Page MenuHomePhabricator

Unexpected auditd service restart failure
Closed, ResolvedPublic

Description

When running puppet agent for the first time on the doh* hosts after https://gerrit.wikimedia.org/r/q/Id438985ffe720dc630f0e43eed8bda4a47c9196c, the auditd service failed to start with the following message:

Created symlink /etc/systemd/system/multi-user.target.wants/auditd.service -> /lib/systemd/system/auditd.service.
Job for auditd.service failed because a timeout was exceeded. See "systemctl status auditd.service" and "journalctl -xe" for details. invoke-rc.d: initscript auditd, action "start" failed. * auditd.service
- Security Auditing Service Loaded: loaded (/lib/systemd/system/auditd.service; enabled; vendor preset: enabled) Active: failed

The failure happened on some hosts but not all of them, within the same change. It seems like this is a bug in auditd: https://bugs.debian.org/cgi-bin/bugreport.cgi?bug=962451 where it timeouts when started after an install and then doing it again fixes it; this matches the behaviour we observed. A possible fix is available at https://github.com/linux-audit/audit-userspace/commit/ee6608eca034494fc2597b2990852adec236e486.

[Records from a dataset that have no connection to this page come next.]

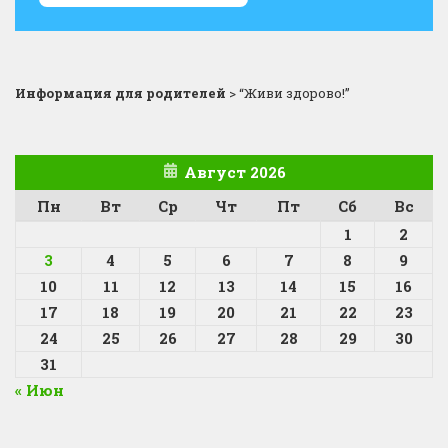
Информация для родителей
>
“Живи здорово!”
Август 2026
Пн
Вт
Ср
Чт
Пт
Сб
Вс
1
2
3
4
5
6
7
8
9
10
11
12
13
14
15
16
17
18
19
20
21
22
23
24
25
26
27
28
29
30
31
« Июн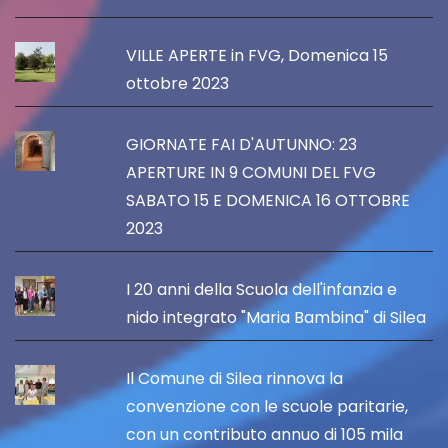
VILLE APERTE in FVG, Domenica 15
ottobre 2023
GIORNATE FAI D'AUTUNNO: 23
APERTURE IN 9 COMUNI DEL FVG
SABATO 15 E DOMENICA 16 OTTOBRE
2023
I 20 anni della Scuola dell'infanzia e
nido integrato "Maria Bambina" di Silea
Il Comune di Silea rinnova la
convenzione con le scuole paritarie,
con un contributo annuo di 105 mila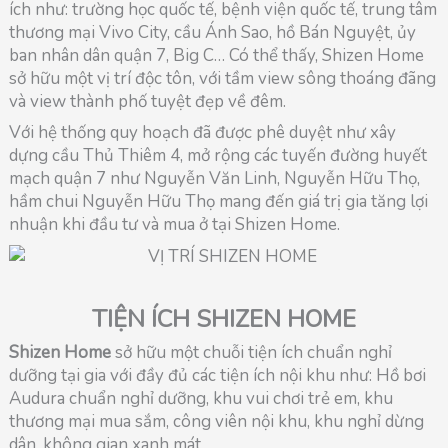
ích như: trường học quốc tế, bệnh viện quốc tế, trung tâm
thương mại Vivo City, cầu Ánh Sao, hồ Bán Nguyệt, ủy
ban nhân dân quận 7, Big C… Có thể thấy, Shizen Home
sở hữu một vị trí độc tôn, với tầm view sông thoáng đãng
và view thành phố tuyệt đẹp về đêm.
Với hệ thống quy hoạch đã được phê duyệt như xây
dựng cầu Thủ Thiêm 4, mở rộng các tuyến đường huyết
mạch quận 7 như Nguyễn Văn Linh, Nguyễn Hữu Thọ,
hầm chui Nguyễn Hữu Thọ mang đến giá trị gia tăng lợi
nhuận khi đầu tư và mua ở tại Shizen Home.
TIỆN ÍCH SHIZEN HOME
Shizen Home
sở hữu một chuỗi tiện ích chuẩn nghỉ
dưỡng tại gia với đầy đủ các tiện ích nội khu như: Hồ bơi
Audura chuẩn nghỉ dưỡng, khu vui chơi trẻ em, khu
thương mại mua sắm, công viên nội khu, khu nghỉ dừng
dân, không gian xanh mát…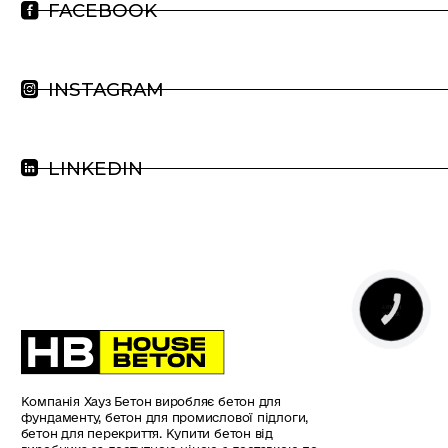
FACEBOOK
INSTAGRAM
LINKEDIN
КНОПКА
ЗВ'ЯЗКУ
Компанія Хауз Бетон виробляє бетон для
фундаменту, бетон для промислової підлоги,
бетон для перекриття. Купити бетон від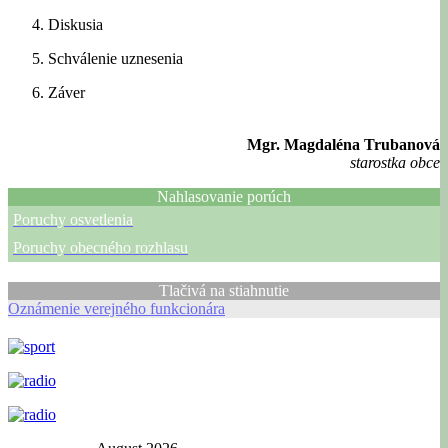
Diskusia
Schválenie uznesenia
Záver
Mgr. Magdaléna Trubanová
starostka obce
Nahlasovanie porúch
Poruchy osvetlenia
Poruchy obecného rozhlasu
Tlačivá na stiahnutie
Oznámenie verejného funkcionára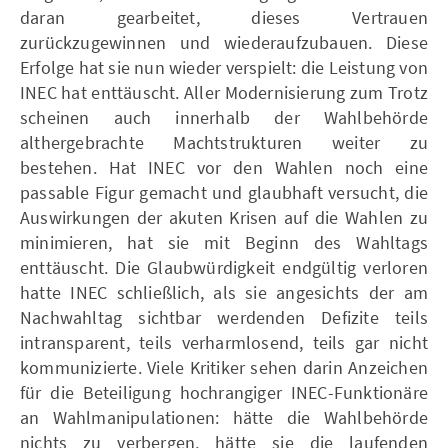
daran gearbeitet, dieses Vertrauen
zurückzugewinnen und wiederaufzubauen. Diese
Erfolge hat sie nun wieder verspielt: die Leistung von
INEC hat enttäuscht. Aller Modernisierung zum Trotz
scheinen auch innerhalb der Wahlbehörde
althergebrachte Machtstrukturen weiter zu
bestehen. Hat INEC vor den Wahlen noch eine
passable Figur gemacht und glaubhaft versucht, die
Auswirkungen der akuten Krisen auf die Wahlen zu
minimieren, hat sie mit Beginn des Wahltags
enttäuscht. Die Glaubwürdigkeit endgültig verloren
hatte INEC schließlich, als sie angesichts der am
Nachwahltag sichtbar werdenden Defizite teils
intransparent, teils verharmlosend, teils gar nicht
kommunizierte. Viele Kritiker sehen darin Anzeichen
für die Beteiligung hochrangiger INEC-Funktionäre
an Wahlmanipulationen: hätte die Wahlbehörde
nichts zu verbergen, hätte sie die laufenden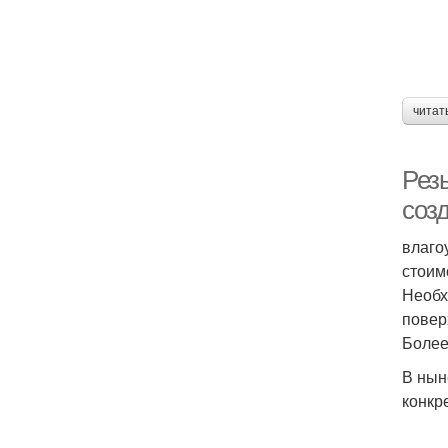
читат
Рез
соз
влаго
стоим
Необх
повер
Более
В нын
конкр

We should observe if this happens again after subsequent restarts and then consider backporting the patch to our auditd build.

Event Timeline

AFAICT we aren't packaging auditd ourselves. It might be easiest to just notify a trigger to re-start the stupid service after install since it looks like Debian isn't going to fix it.

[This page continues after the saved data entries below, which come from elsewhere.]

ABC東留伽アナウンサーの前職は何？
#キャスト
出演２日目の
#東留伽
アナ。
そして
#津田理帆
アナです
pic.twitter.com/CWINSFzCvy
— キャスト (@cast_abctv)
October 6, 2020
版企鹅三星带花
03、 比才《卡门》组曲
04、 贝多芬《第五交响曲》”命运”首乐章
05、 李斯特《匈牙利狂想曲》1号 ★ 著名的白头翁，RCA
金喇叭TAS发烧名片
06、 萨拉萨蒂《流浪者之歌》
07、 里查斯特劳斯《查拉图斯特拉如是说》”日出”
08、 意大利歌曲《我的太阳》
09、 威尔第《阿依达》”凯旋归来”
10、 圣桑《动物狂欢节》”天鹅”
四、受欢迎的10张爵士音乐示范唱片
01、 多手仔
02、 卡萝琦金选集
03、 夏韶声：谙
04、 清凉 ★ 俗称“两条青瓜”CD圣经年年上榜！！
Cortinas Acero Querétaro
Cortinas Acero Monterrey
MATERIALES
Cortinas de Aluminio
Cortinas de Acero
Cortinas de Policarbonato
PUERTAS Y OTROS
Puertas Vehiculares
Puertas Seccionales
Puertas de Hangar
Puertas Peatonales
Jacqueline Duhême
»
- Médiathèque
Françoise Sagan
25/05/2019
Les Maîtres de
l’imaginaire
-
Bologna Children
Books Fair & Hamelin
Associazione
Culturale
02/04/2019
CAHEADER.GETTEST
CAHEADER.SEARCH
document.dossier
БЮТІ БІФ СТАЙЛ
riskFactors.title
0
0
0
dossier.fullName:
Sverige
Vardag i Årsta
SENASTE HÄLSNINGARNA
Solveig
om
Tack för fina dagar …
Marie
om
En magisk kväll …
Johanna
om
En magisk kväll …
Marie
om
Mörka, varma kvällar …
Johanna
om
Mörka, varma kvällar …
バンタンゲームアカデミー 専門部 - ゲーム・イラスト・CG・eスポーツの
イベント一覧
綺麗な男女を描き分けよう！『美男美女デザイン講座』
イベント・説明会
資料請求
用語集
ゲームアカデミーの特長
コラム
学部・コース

Per the bug that should be fixed in the auditd package in Bullseye, we'll be able to confirm when we reimage the doh* servers to Bullseye.

Ah, my bad, I thought this *was* affecting bullseye. Oops. Sounds good then.

ssingh claimed this task.

We reimaged two hosts to bullseye and didn't notice any auditd failure, so confirming what @MoritzMuehlenhoff said above and marking this as resolved.